ROCHESTER - When Spaulding High School environmental science teacher Darren Scopel took his students on a year-end field trip to three of Rochester's streams, they began what he believes will be the start of a long-term monitoring project that will have a lasting impact on the community.

In early June, Scopel and his students accompanied Rochester Conservation Commission Chairman and New Hampshire Fish and Game Biologists Mike Dionne and Matt Carpenter to Willow Brook, Hurd Brook and an unnamed brook in the city, where they tested the quality of the water and generated counts of a sample of each stream's fish population.

Prior to their visit, the students used Rochester's online GIS map to predict what they believed the water quality for each stream would be based on the surrounding land use, and then compared those hypotheses against the data they collected.

Spaulding Seniors Owen Price, left, and Jeremy Lang collect aquatic insects from an unnamed brook near Lowell street. The types of insects found in the stream can be used as an indicator of the water quality. (Courtesy Photo/Darren Scopel)



"I'm a big fan of getting kids out and doing hands-on work because it allows them to apply what they learned in the classroom in a real-life situation," Scopel said. "We can read about streams in faraway places like Costa Rica or Coloardo, but learning about the streams in their own town carries a lot more weight."

The field trip, which some students called their favorite of their school careers, has set the tone for what will eventually become a regular outing that will allow future environmental science students to build on the work of their predecessors.

While at the brooks, student biologists used a backpack electroshocker provided by NH Fish and Game to temporarily stun and count the fish before returning them to the water.

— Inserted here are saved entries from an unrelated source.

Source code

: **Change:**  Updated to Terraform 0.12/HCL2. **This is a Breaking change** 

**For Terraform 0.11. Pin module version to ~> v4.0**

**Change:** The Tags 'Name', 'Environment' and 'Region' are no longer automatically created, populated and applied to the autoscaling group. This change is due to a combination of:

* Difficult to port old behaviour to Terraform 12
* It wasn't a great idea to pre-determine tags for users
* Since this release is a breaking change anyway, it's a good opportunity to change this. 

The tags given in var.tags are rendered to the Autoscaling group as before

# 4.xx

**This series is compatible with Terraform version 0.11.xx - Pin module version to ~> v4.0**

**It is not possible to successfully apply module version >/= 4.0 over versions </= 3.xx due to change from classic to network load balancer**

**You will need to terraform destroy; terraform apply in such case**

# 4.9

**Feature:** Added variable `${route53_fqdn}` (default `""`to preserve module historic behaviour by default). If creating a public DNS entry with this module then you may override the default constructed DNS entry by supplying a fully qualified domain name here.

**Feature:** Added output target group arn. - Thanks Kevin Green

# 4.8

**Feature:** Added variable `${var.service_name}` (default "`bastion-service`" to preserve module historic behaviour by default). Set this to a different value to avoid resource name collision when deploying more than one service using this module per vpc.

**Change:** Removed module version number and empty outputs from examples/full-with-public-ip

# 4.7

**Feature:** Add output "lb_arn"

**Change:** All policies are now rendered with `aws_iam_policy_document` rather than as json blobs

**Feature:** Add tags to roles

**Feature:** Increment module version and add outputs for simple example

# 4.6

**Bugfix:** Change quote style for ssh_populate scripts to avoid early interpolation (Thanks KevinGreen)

They were surprised to find that one of the three was totally devoid of fish despite its high water quality and hospitable environment.

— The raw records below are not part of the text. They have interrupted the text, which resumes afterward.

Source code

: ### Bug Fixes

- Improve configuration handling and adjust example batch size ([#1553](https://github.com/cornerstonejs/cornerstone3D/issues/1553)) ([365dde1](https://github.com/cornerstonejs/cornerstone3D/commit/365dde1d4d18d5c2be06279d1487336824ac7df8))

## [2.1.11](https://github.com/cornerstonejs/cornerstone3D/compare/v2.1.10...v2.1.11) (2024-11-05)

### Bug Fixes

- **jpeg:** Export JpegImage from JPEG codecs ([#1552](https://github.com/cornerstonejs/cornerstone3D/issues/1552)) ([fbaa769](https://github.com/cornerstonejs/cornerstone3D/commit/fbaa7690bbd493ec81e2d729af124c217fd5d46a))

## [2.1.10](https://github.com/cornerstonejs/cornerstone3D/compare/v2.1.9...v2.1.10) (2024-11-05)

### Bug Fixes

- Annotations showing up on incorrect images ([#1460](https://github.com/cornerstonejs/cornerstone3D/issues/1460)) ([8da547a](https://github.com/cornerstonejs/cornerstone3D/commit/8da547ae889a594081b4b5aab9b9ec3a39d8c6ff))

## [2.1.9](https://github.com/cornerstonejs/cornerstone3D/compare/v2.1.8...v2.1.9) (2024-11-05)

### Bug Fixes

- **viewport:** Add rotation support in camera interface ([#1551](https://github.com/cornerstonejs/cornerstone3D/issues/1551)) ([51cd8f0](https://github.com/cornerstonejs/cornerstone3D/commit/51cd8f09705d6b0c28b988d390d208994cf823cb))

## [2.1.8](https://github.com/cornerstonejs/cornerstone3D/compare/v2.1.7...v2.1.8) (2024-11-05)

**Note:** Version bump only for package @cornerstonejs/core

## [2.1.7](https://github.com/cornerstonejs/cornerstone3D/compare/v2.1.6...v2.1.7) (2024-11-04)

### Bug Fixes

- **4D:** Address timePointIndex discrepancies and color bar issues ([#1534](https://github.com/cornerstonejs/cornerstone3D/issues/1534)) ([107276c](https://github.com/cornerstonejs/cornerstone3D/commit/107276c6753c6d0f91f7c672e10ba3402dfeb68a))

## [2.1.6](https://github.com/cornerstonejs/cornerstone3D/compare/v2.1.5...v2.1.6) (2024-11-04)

"We think we have some ideas as to why there might not be fish there," Scopel said. "But that's a real question that kids next year can answer."

The students found three different species of fish in Willow Brook-- eastern brook trout, common white sucker, and fallfish -- while they discovered only brook trout in Hurd Brook and none in an unnamed tributary to Willow Brook off Lowell Street.

For each of the streams, the class also collected data about stream-flow, water chemistry, aquatic insects and the physical and biological habitat within and surrounding the stream.

Those findings will have practical use in the years to come for students, natural resources professionals and the city of Rochester.

"This will be an ongoing community project that will answer real questions," Scopel said. "We are using the same techniques that scientists from the NH Department of Environmental Services and NH Fish and Game use, so they'll be able to use our data in their own work."

Scopel received grants from Albany International and the New Hampshire Association of Conservation Commissions, which will help sustain the project from year to year.